Film français de Stéphane Marchetti (2023), avec Florence Loiret-Caille, Saabo Balde, Jonathan Couzinié, Aurélia Petit, Marie Narbonne, Philippe Frécon, Souleymane Toure… 1h32. Sortie le 17 janvier 2024.
Si le cinéma est bien souvent le reflet du monde qui nous entoure, il est des thèmes qui le hantent jusqu’à l’obsession dont celui des migrants. Il ne se passe plus un mois sans qu’un film témoigne de ce monde actuel où les populations prennent la route de l’exil pour échapper à la guerre, au réchauffement climatique et à tant d’autres malheurs. Une situation que la pandémie de Covid-19 et les confinements successifs a interrompu comme dans le jeu “Un deux trois soleil”, mais qui a repris de plus belle depuis lors. Il y a tout juste deux semaines, Matteo Garrone suivait le calvaire des Africains en route pour l’Europe dans Moi, capitaine. Dans tout juste un mois, on découvrira un autre film majeur couronné à la Mostra de Venise : Green Border d’Agnieszka Holland. Des trajets Sud-Nord et Est-Ouest qui se croisent mais ne se ressemblent pas vraiment, même si on y retrouve ces passeurs qui prospèrent sur le dos des déracinés fragilisés par leur quête d’une terre d’accueil sinon d’un eldorado. C’est le cas du personnage principal de La tête froide, une fille paumée qui découvre un jour qu’elle peut arrondir ses fins de mois en véhiculant des migrants de part et d’autre de la frontière grâce à sa liaison avec un policier des frontières au fait des rondes de ses collègues. Le documentariste Stéphane Marchetti se concentre là en quelque sorte sur le dernier maillon de la chaîne, comme ont pu le faire avant lui Guillaume Renusson dans Les survivants et Émilie Frèche dans Les engagés, deux autres films récents situés dans les Alpes qui nous interpellent en tant que citoyens du monde.
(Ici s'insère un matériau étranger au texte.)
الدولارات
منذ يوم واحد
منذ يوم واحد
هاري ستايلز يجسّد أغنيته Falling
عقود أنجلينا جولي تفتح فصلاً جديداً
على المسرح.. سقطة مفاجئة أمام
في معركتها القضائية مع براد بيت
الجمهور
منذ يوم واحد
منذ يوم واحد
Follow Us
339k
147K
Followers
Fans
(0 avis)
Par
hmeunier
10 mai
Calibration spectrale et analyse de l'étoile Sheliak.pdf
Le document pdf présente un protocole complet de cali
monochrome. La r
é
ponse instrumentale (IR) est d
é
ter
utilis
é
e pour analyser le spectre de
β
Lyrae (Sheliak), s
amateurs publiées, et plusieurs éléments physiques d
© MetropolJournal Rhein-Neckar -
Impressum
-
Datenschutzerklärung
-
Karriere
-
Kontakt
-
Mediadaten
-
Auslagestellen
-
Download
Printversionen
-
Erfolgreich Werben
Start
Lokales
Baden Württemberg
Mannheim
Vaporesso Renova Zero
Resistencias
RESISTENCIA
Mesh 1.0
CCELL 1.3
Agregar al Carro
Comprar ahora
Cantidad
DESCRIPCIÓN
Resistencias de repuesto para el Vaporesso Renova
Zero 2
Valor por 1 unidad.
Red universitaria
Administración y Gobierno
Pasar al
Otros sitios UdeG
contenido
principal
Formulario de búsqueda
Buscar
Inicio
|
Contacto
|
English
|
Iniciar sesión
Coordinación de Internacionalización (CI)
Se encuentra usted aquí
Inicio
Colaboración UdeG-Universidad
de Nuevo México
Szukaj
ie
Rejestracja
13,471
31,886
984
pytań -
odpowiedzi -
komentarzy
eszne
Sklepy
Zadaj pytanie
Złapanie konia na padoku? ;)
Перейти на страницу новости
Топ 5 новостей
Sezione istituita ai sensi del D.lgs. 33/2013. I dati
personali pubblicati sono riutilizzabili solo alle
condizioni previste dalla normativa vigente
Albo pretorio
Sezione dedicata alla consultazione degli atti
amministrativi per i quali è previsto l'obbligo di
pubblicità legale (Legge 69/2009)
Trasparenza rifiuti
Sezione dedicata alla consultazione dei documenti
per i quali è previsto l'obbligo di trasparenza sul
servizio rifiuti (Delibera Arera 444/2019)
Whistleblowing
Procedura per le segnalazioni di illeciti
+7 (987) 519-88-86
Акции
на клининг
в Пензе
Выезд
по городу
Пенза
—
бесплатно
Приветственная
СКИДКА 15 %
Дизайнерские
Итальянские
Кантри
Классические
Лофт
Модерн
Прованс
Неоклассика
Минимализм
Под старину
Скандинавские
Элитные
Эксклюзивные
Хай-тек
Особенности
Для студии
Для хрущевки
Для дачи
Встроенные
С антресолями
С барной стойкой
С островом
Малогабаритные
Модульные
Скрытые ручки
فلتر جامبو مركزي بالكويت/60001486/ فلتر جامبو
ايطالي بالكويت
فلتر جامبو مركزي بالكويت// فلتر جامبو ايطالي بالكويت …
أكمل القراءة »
Saabo Balde et Florence Loiret-Caille
La tête froide orchestre l’association diabolique d’une femme aux abois qui peine à acquitter le stationnement de sa caravane avec un migrant qui subsiste pour sa part grâce à la détresse de ses semblables. Vision fulgurante d’une misère endémique qui entretient un véritable système économique parallèle au sein duquel chacun trouve plus démuni que lui à exploiter. Un engrenage diabolique dont la vraisemblance ne fait aucun doute, mais qui sert surtout ici à alimenter une intrigue mélodramatique où tout semble scellé à l’avance. Avec en son centre cette femme qui passe son temps à attendre et à s’adapter au rythme des autres, comme dépossédée de son libre-arbitre par ses erreurs de jugements et ses mauvais choix. Un rôle illuminé par la composition de Florence Loiret-Caille, actrice qui a toujours brillé par sa singularité et son exigence, jamais aussi à son aise que lorsqu’elle doit incarner des personnages cabossés chez qui l’émotion est à fleur de peau. Le rôle que lui confie Stéphane Marchetti s’inscrit dans la lignée de ceux qu’elle a pu tenir par le passé chez des auteurs tels que Claire Denis, Sólveig Anpach et Jérôme Bonnell dont elle fut l’interprète à plusieurs reprises. Sous le tragique sourd toujours une esquisse de rire jaune ou narquois conférant à ses rôles une épaisseur humaine qui doit autant à la composition de la comédienne qu’à sa nature profonde. Comme l’ivresse d’un vertige. Elle est la raison la plus légitime de découvrir cette tranche de vie.